L'incontro, coordinato da Lenin Montesanto, dopo i saluti istituzionali si è concluso con l'intervento dell'Assessore Gianluca Gallo, che ha sottolineato il valore simbolico della figura di Lilio, definendolo esempio della potenza dell' intelligenza e modello ispiratore per le nuove generazioni.
Un'opera dal forte valore simbolico
L'opera, realizzata interamente a mano in argento dipinta con smalti e foglia doro, è stata collocata all'interno dell'ingresso della Cittadella, inserendosi così in un percorso di valorizzazione della memoria storica e dell'identità culturale del territorio, assumendo un forte valore simbolico e istituzionale.

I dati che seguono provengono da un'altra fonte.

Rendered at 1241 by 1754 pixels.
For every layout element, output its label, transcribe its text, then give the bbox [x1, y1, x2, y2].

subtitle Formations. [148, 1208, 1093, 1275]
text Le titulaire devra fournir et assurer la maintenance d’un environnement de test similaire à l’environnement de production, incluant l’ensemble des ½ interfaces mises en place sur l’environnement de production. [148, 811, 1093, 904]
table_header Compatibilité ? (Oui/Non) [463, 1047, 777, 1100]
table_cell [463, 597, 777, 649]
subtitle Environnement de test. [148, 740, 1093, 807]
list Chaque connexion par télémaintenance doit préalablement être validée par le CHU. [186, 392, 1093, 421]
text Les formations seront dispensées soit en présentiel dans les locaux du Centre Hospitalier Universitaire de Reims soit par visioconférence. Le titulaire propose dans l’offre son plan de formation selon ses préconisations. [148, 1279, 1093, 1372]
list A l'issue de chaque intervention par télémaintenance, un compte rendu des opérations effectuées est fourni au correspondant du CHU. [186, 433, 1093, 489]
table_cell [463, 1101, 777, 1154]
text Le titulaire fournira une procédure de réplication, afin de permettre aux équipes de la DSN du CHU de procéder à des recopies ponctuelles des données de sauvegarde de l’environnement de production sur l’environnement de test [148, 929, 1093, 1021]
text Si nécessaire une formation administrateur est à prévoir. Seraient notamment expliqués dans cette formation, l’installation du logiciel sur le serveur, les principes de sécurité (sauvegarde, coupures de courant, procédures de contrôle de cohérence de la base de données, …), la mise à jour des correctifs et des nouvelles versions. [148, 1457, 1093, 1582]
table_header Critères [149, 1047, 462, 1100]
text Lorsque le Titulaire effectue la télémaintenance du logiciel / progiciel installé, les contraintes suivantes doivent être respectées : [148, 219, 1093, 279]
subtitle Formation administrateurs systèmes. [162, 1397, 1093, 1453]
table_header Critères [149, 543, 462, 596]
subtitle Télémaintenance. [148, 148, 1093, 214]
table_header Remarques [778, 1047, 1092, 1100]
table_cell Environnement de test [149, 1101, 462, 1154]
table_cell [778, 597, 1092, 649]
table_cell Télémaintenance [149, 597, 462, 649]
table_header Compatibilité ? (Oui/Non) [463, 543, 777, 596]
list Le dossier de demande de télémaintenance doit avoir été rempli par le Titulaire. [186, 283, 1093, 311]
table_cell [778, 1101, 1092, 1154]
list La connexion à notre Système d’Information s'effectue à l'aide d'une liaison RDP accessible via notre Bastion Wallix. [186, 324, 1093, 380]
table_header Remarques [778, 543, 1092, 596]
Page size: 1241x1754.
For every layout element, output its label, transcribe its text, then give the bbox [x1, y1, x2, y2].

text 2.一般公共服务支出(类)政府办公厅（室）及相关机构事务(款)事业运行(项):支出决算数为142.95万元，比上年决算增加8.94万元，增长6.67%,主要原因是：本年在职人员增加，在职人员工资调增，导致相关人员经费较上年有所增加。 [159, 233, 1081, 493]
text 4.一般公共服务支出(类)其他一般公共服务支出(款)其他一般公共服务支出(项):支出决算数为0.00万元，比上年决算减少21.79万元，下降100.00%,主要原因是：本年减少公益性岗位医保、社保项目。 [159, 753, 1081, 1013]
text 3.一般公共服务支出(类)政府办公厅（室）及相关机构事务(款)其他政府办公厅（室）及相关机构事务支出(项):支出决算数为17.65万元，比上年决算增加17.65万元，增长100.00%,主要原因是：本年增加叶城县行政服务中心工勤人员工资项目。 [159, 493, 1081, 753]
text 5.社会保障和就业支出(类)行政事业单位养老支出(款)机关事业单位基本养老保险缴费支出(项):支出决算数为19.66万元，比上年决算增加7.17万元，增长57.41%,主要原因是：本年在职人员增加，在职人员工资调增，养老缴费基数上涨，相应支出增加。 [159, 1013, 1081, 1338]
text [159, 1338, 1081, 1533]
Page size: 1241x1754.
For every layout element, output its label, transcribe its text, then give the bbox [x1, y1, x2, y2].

L'evento, ha visto la partecipazione di numerose autorità istituzionali tra cui l'Assessore Eulalia Micheli, il Prefetto di Crotone Franca Ferraro, il Colonnello dei Carabinieri di Crotone Raffaele Giovinazzo, il maestro orafo Michele Affidato, Francesco Vizza ricercatore emerito del Cnr, già direttore di Iccom-Cnr di Firenze, il dirigente scolastico del Luigi Lilio di Cirò Giuseppe Peduto, il dirigente scolastico dell'IIS Majorana di Corigliano - Rossano Saverio Madera, il Vice Presidente del Consiglio regionale Lazio Giuseppe Emanuele Cangemi, il Consigliere regionale Sergio Ferrari e diversi sindaci della Provincia di Crotone a testimonianza di un impegno condiviso nella valorizzazione del patrimonio storico e culturale.
Ancora una volta, Michele Affidato si conferma interprete autorevole della storia e dell'anima calabrese, capace di tradurre in forma artistica i grandi protagonisti e i momenti fondativi della cultura regionale. Le sue opere, infatti, non si limitano a una funzione estetica, ma diventano veri e propri strumenti di narrazione, immagini che raccontano la Calabria attraverso i suoi volti, i suoi simboli e le sue tradizioni. In questo senso, il bassorilievo dedicato a Lilio si inserisce in un più ampio percorso creativo che vede l'artista impegnato nella costruzione di un immaginario identitario, capace di restituire valore e riconoscibilità alla storia della regione.
La celebrazione ha inoltre rafforzato il legame storico tra Cirò e Monte Porzio Catone, uniti dalla comune eredità della riforma del calendario gregoriano, promulgata nel 1582 da Papa Gregorio XIII. Un filo che attraversa i secoli e che oggi viene rilanciato attraverso iniziative istituzionali e culturali capaci di valorizzare una storia che appartiene non solo alla Calabria, ma all'intero Paese e alla comunità internazionale. In questo contesto, l'opera di Affidato assume un significato che va oltre la celebrazione: diventa testimonianza viva di un patrimonio condiviso, capace di attraversare il tempo e di parlare alle nuove generazioni, rinnovando il valore di una Calabria che, attraverso i suoi talenti, continua a lasciare un segno nella storia universale.
Le dichiarazioni di Affidato
Nel mio lavoro, da sempre cerco di dare forma ad opere che raccontano luoghi identitari della nostra Calabria e a figure che hanno fatto la storia della nostra terra - ha spiegato Michele Affidato - ogni opera nasce con l'intento di promuovere questa terra straordinaria, affinché possa essere sempre di più riconosciuta e apprezzata per tutto ciò che ha saputo donare al mondo nel corso dei secoli.